Why do we have to watch police beat a man to death to know there's a problem?
Almost daily, I get reports from sources about people who’ve died in jail. From overdoses, from getting shit beaten out of them by guards or other inmates, from starving to death after being in solitary for a year as a paranoid schizophrenic.
Unless there’s video, no one cares, except for the people I call criminal justice lunatics: the advocates, reporters, and lawyers who’ve been red-pilled, to use a bad analogy, into knowing about the horrors that unfold in US jails and prisons and at the hands of officers.
How sick are we as a society?
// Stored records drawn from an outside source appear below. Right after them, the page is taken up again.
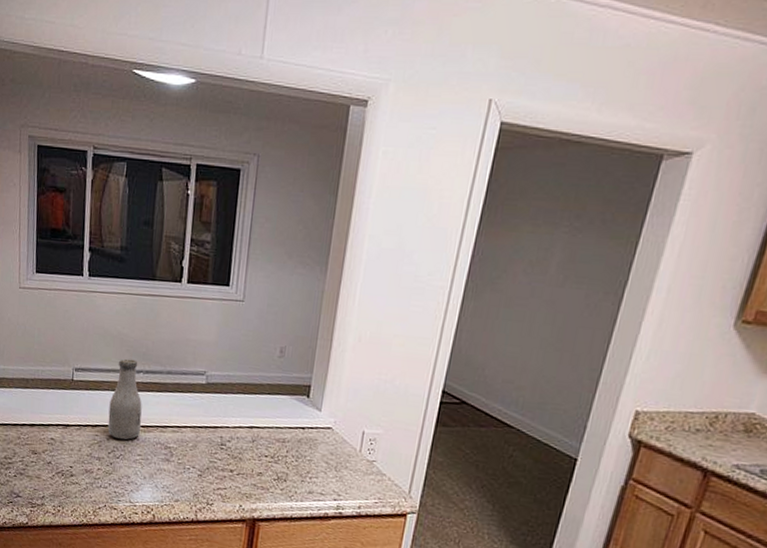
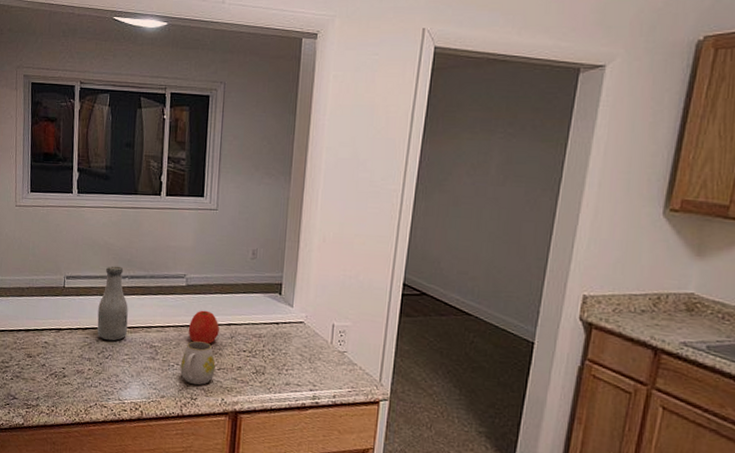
mug: none [196,443,235,490] -> present [180,341,216,385]
apple: none [206,410,241,447] -> present [188,310,219,344]

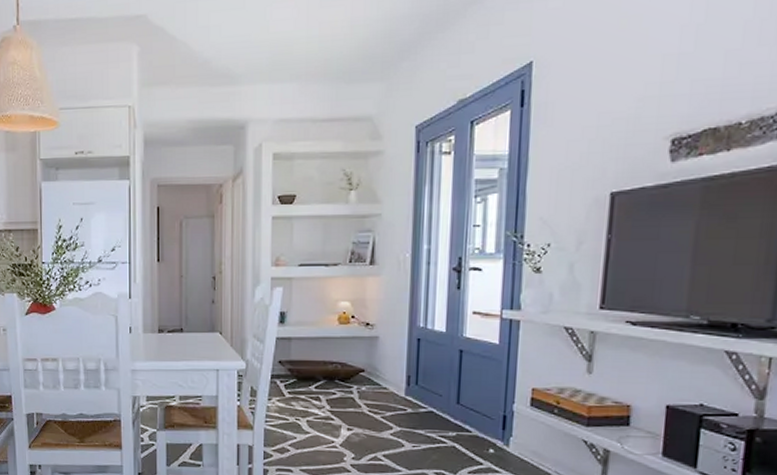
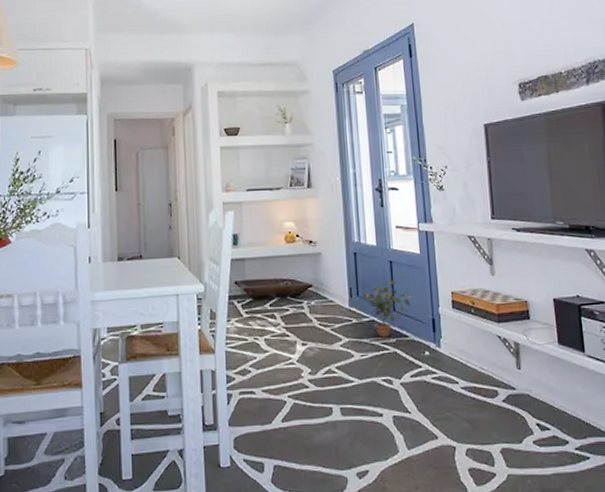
potted plant: none [421,371,481,430] -> present [361,280,411,338]

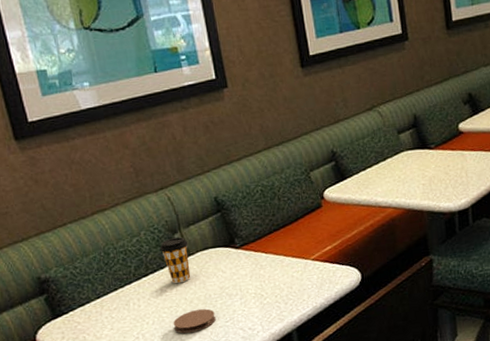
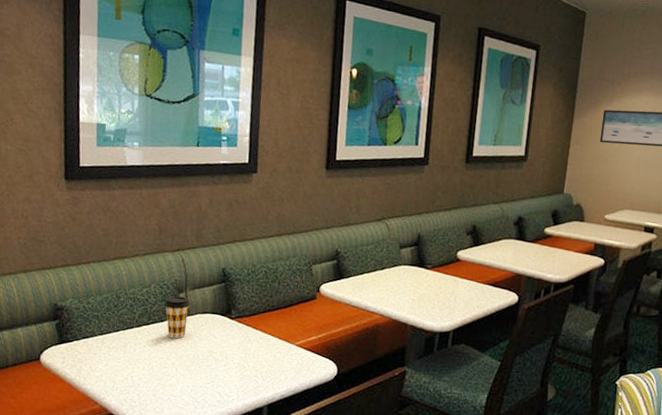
coaster: present [173,308,216,334] -> none [159,365,199,386]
The Tyre Nichols story wouldn’t have broken into the New York Times if it weren’t for the video. Cable news wouldn’t have come near it. It likely would have been a local story. And if it had made a national publications, it would have been presented in the usual, wavering, “Police say,” way. I respect Chief C.J. Davis for stepping up and firing the officers. Bill de Blasio took 5 years to fire the cop who killed Eric Garner. But I’m sad to say that maybe she wouldn’t have done it if it weren’t for the video. In fact, I bet that even with the video, it wouldn’t have been as big of a story if public officials had not (by accident or purpose, I don’t know) practically built a suspenseful countdown to the release.
We’re a sick society riveted by spectacle, blah blah blah, it’s an obvious point to make. What can we do about it? We can’t un-watch 50 years of violent media or become un-inured to the real violence of constant mass shootings.
So I guess…. let’s make sure there’s video.
FOIA surveillance footage from jails in cases of suspicious deaths. If they try to claim it risks public safety by sharing information about jail layout (OK) get a law group like the local chapter of the ACLU involved.
Most cities at this point have surveillance cameras everywhere. Many are private business cameras. If an incident occurs, you can always ask them if you could see the footage.
Get inmates burner phones.
Programs like JailATM let you pay 99 cents to give an inmate access to a tablet for an hour.
Start or join an existing watchdog group, like Copwatch, that films police encounters. One of their guys, Jose LaSalle, secretly recorded policing plotting to frame him and laugh about it and got massive settlement.
And lobby against laws that try to restrict civilians filming police.